Dataset entries
....................

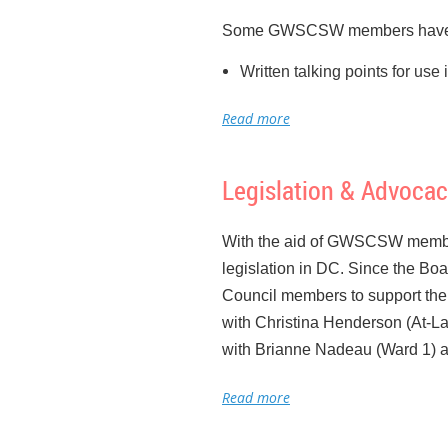
Some GWSCSW members have d
Written talking points for us
Made contact with the offices
Educated them about GWSCSW 
their concerns and hesitation
Legislation & Advocac
Then writing additional talkin
Talked with the president of
With the aid of GWSCSW member
introduced in DC
legislation in DC. Since the Boa
Raised the profile of GWSC
Council members to support the
Introduced the idea to our Bo
with Christina Henderson (At-La
Began working with NASW Met
with Brianne Nadeau (Ward 1) an
lobbyist
In addition, Council members hav
A separate effort has been look
the Date: My next monthly
Work
not been raised for so many ye
Massachusetts Avenue NW.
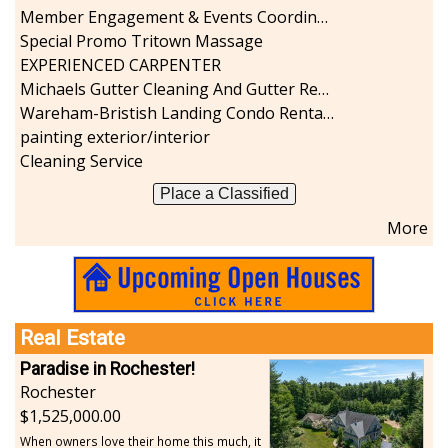
Member Engagement & Events Coordinator
Special Promo Tritown Massage
EXPERIENCED CARPENTER
Michaels Gutter Cleaning And Gutter Repair
Wareham-Bristish Landing Condo Rental with Boat Slip
painting exterior/interior
Cleaning Service
Place a Classified
More
Real Estate
Paradise in Rochester!
Rochester
1,525,000.00
When owners love their home this much, it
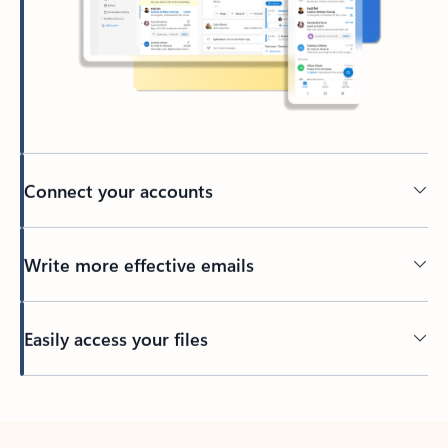
Connect your accounts
Write more effective emails
Easily access your files
Back to tabs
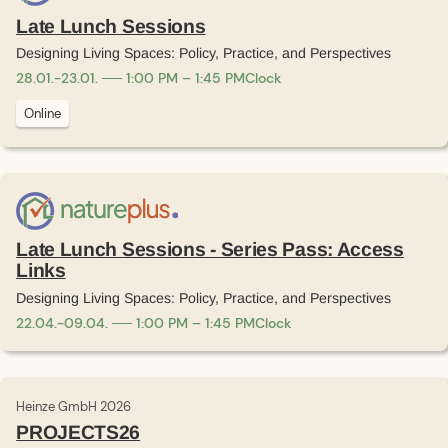
Late Lunch Sessions
Designing Living Spaces: Policy, Practice, and Perspectives
28
.
01
.
-
23
.
01
.
1:00 PM – 1:45 PM
Clock
Online
Late Lunch Sessions - Series Pass: Access
Links
Designing Living Spaces: Policy, Practice, and Perspectives
22
.
04
.
-
09
.
04
.
1:00 PM – 1:45 PM
Clock
Heinze GmbH 2026
PROJECTS26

....................

Request: Reproduce, line by line and without alteration, the text accompanying every one of the entries above, leaving out the pictures themselves.

Exercise output:
Some GWSCSW members have d
Written talking points for us
Made contact with the offices
Educated them about GWSCSW 
their concerns and hesitation
Legislation & Advocac
Then writing additional talkin
Talked with the president of
With the aid of GWSCSW member
introduced in DC
legislation in DC. Since the Boa
Raised the profile of GWSC
Council members to support the
Introduced the idea to our Bo
with Christina Henderson (At-La
Began working with NASW Met
with Brianne Nadeau (Ward 1) an
lobbyist
In addition, Council members hav
A separate effort has been look
the Date: My next monthly
Work
not been raised for so many ye
Massachusetts Avenue NW.
Member Engagement & Events Coordinator
Special Promo Tritown Massage
EXPERIENCED CARPENTER
Michaels Gutter Cleaning And Gutter Repair
Wareham-Bristish Landing Condo Rental with Boat Slip
painting exterior/interior
Cleaning Service
Place a Classified
More
Real Estate
Paradise in Rochester!
Rochester
1,525,000.00
When owners love their home this much, it
Connect your accounts
Write more effective emails
Easily access your files
Back to tabs
Late Lunch Sessions
Designing Living Spaces: Policy, Practice, and Perspectives
28
.
01
.
-
23
.
01
.
1:00 PM – 1:45 PM
Clock
Online
Late Lunch Sessions - Series Pass: Access
Links
Designing Living Spaces: Policy, Practice, and Perspectives
22
.
04
.
-
09
.
04
.
1:00 PM – 1:45 PM
Clock
Heinze GmbH 2026
PROJECTS26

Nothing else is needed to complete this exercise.